Zu Beginn lernen wir Matthew als kleinen Jungen kennen, der mit seiner Familie – seinen Eltern sowie seinem Bruder Simon – Urlaub in Frankreich macht. Diese Zeit wird Matthew’s Leben vollkommen verändern, sie ist der Dreh- und Angelpunkt der Geschichte. Immer wieder kehren wir dorthin zurück und erleben einzelne Augenblicke, ohne jedoch einen Sinnzusammenhang zu sehen. Was geschah dort? Was ist seither mit Matthew los? Das erfährt der Leser erst am Schluss, einiges lässt sich aber schon vorher erahnen. Hierzu muss ich sagen, dass der englische Titel „The Shock of the Fall“ sehr viel besser zum Inhalt des Buches passt. Er erschließt sich einem erst auf den letzten Seiten, doch er ist der Inbegriff von einfach allem, was Matthew widerfahren ist.

Matthew selbst erzählt als junger Mann rückblickend von seinem Leben. Er ist in der geschlossenen Psychiatrie und bringt seine Geschichte zu Papier. Dabei ähnelt sie einem Flickenteppich, Erinnerungsfetzen verweben sich miteinander. „Nachruf auf den Mond“ liest sich wie ein Lückentext, nur dass man nicht weiß, was in die Lücken passen könnte. Das macht es recht mühsam, stellenweise war ich vollkommen orientierungslos.

Dennoch übte der Roman eine Faszination auf mich aus, der ich mich nicht entziehen konnte. Das lag vor allem an der dichten Atmosphäre, die Autor Nathan Filer schuf. Die Stimmung schwankte ständig – mal war sie medizinisch kalt, dann voll des staubtrockenen Humors, dann wieder geheimnisvoll und entrückt, wie man sich manchmal auf einer Reise in ein unbekanntes Land fühlen mag. Zwischenzeitlich fühlte sich alles falsch an und ich empfand Beklommenheit und Unbehagen. Das klingt zwar alles nicht besonders positiv, doch gerade das war das Spannende!

Schreibstil

„Ich schiebe meine Erinnerung durch die Wohnung wie ein Möbelstück oder ein gerahmtes Bild, für das ich keinen geeigneten Platz finde.“ (Seite 135)

Vor allem Dank des sehr gelungenen Schreibstils schafft es Nathan Filer, die Gedanken und Gefühle von Matthew nachvollziehbar und lebendig zu gestalten. Er findet die richtigen Worte für ihn als kleinen Jungen, aber auch für ihn als erwachsenen Mann, der psychisch krank ist. Durch seine Worte entstehen diese Kopf-Welten sehr eindrücklich und authentisch.
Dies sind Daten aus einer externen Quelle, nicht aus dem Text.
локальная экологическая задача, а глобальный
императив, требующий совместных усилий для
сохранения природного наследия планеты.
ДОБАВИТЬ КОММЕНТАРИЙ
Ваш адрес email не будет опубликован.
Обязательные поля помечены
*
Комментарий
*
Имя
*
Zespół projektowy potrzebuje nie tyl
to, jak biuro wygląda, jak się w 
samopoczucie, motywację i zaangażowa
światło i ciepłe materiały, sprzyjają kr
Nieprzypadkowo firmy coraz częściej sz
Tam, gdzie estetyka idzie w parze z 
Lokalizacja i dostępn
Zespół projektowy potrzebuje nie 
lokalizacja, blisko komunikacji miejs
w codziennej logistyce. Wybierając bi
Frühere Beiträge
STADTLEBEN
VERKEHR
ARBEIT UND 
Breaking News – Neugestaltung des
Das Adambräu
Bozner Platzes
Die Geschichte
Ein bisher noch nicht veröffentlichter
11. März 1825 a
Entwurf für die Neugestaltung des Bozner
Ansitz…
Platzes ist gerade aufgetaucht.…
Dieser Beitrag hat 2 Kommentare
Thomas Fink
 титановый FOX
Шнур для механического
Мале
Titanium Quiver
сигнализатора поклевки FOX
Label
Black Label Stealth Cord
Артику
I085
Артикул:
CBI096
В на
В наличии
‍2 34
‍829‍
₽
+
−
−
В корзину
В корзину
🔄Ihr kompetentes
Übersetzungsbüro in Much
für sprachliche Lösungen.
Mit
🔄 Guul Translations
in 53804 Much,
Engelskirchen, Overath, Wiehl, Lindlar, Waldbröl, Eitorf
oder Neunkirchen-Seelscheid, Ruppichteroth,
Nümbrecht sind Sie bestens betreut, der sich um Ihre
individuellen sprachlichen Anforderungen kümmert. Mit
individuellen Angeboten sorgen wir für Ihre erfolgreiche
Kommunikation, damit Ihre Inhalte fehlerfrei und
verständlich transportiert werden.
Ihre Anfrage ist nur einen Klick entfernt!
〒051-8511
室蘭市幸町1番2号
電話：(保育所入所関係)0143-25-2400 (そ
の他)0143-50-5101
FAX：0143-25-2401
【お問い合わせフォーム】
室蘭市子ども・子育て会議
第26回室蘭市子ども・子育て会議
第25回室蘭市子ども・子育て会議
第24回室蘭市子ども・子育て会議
Erinnerungen sind nicht klar, sie sind verworren und unvollständig. Filer erlaubt sich Lücken und wagt es, den Leser zu verwirren, damit seine Geschichte ganz nah an der Realität bleibt. Ich wurde selten so in eine mir völlig fremde Gedankenwelt hineingezogen.

Charaktere

„Meine Seele ist nicht gespalten. Ich habe nicht mehrere Persönlichkeiten. Ich bin ich, seit ich denken kann, ich bin derjenige, vor dem es kein Entrinnen gibt.“ (Seite 247)

Matthew steht als Protagonist und Ich-Erzähler natürlich im Mittelpunkt. Lange blieb er mir dennoch fremd. Seine Art zu erzählen, seine von Rissen durchzogenen Erinnerungen, das alles brachte ihn mir nur schwer näher. Das blieb für den Großteil des Romans auch so, zu verdeckt wurde er für mich von anderen Dingen. Mein Fokus wanderte also von ihm weg woanders hin – zu seiner Familie, zu seinem Bruder, zu seinen Beobachtungen und Erfahrungen. Ich versuchte zu verstehen wie es ist, die Welt mit seinen Augen zu sehen. Erst viel später nahm ich Matthew als Person wirklich war. Ob ich ihn mochte? Schwer zu sagen – und auch irgendwie nicht wichtig.

Die Familie von Matthew ist schwierig. Ein Schicksalsschlag kann das aber wohl mit einer Familie machen. Seit dem Urlaub in Frankreich ist auch sie nicht mehr dieselbe. Doch Filer macht daraus kein Familiendrama, sondern räumt jedem Familienmitglied die Freiheit ein, so zu sein wie er oder sie sein möchte beziehungsweise sein kann. Und trotz aller Belastungen hält die Familie ganz unaufgeregt und selbstverständlich zusammen.

Fazit

„Nachruf auf den Mond“ ist aufwühlend, intensiv, berührend und eindringlich. Kein Buch für zwischendurch, sondern eines, über das es sich nachzudenken lohnt. Faszinierend!